Did you get this wrong? As I read it the water going up is hotter than the water coming down.


----------



## 808diy (Mar 23, 2018)

joed said:


> Did you get this wrong? As I read it the water going up is hotter than the water coming down.


sorry I got it wrong. hot coming down is 'hotter' than water going up.


----------



## joed (Mar 13, 2005)

The system seems to be working. The water coming down is hotter than the water going up. The larger difference could be the result of now being summer?


----------



## 808diy (Mar 23, 2018)

joed said:


> The system seems to be working. The water coming down is hotter than the water going up.
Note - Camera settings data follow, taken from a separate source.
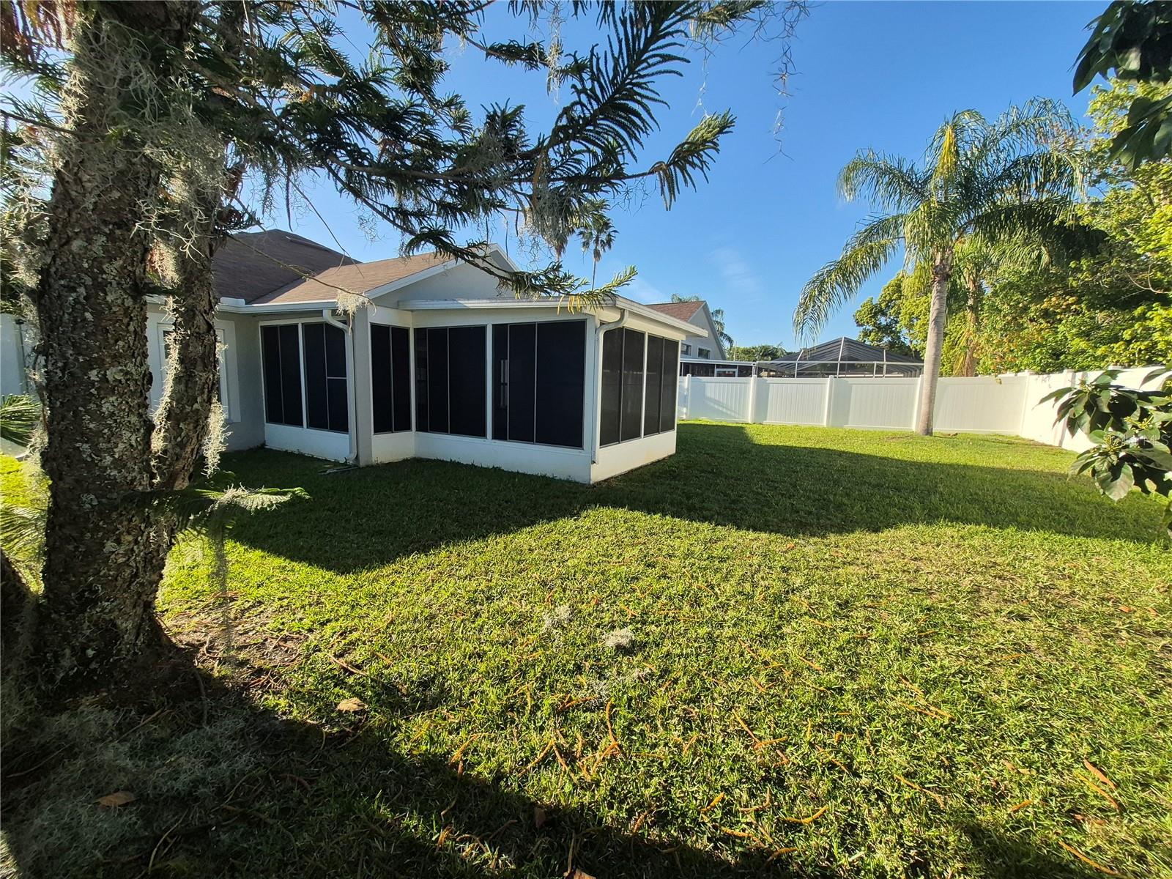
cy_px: 440
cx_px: 586
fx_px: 440
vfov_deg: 89.9
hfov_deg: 106.2
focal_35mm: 13
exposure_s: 1/928
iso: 100
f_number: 2.2
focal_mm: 1.74
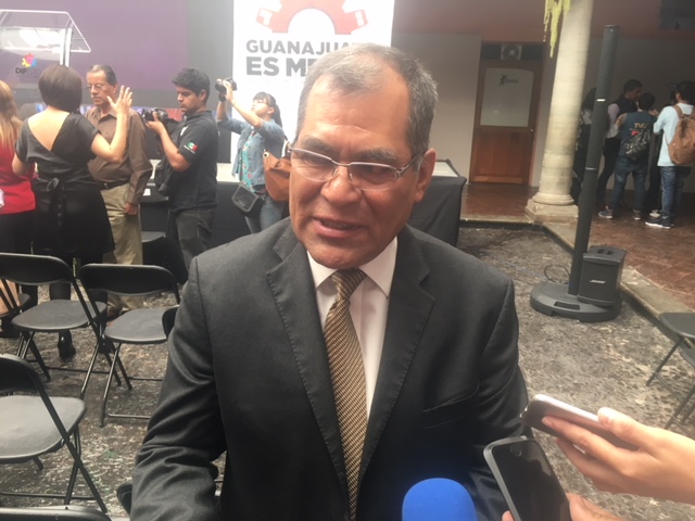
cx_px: 348
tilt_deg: -16.1
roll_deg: -1.9
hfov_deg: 61.7
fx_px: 582
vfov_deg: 48.2
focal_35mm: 29
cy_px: 260
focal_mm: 4.15
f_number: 2.2
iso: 25
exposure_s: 1/40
The larger difference could be the result of now being summer?


but what usually happens is, I can see the temp of hot water coming down to heater (and temperate would rise) and also at the same time see the temp of cold going to panel (and temp would rise rather quickly); now the temp of cold going to panel rises just very slightly. so I'm thinking somewhere there's something that's stuck causing problems with the cold circulating?


----------



## joed (Mar 13, 2005)

I think I get it. It seems like the tank is not heating. Could there be a leak in the usage side using up the hot water? Is the water actually circulating? Or maybe it is not circulating at full flow?


----------



## 808diy (Mar 23, 2018)

the leak would need to be in or near the heater though right? since the cold going up is the one that's kind of lagging. I don't know how to tell if circulation is full flow or working at all. but I can hear the (is the term 'pump') that makes this circulation happen and the temps change, and it goes on for a minute or so.

btw, is this the correct forum to post solar questions to? or would it be the plumbing section? thanks.


----------



## Ruskin (Jul 31, 2019)

Did you find the problem 808? Two things you might check are: 1. is there any air in the system (most water heaters have a relief valve where you can let out air and get the water level back up) 2. scale (calcium) blocking the pipes, do you have hard water?


----------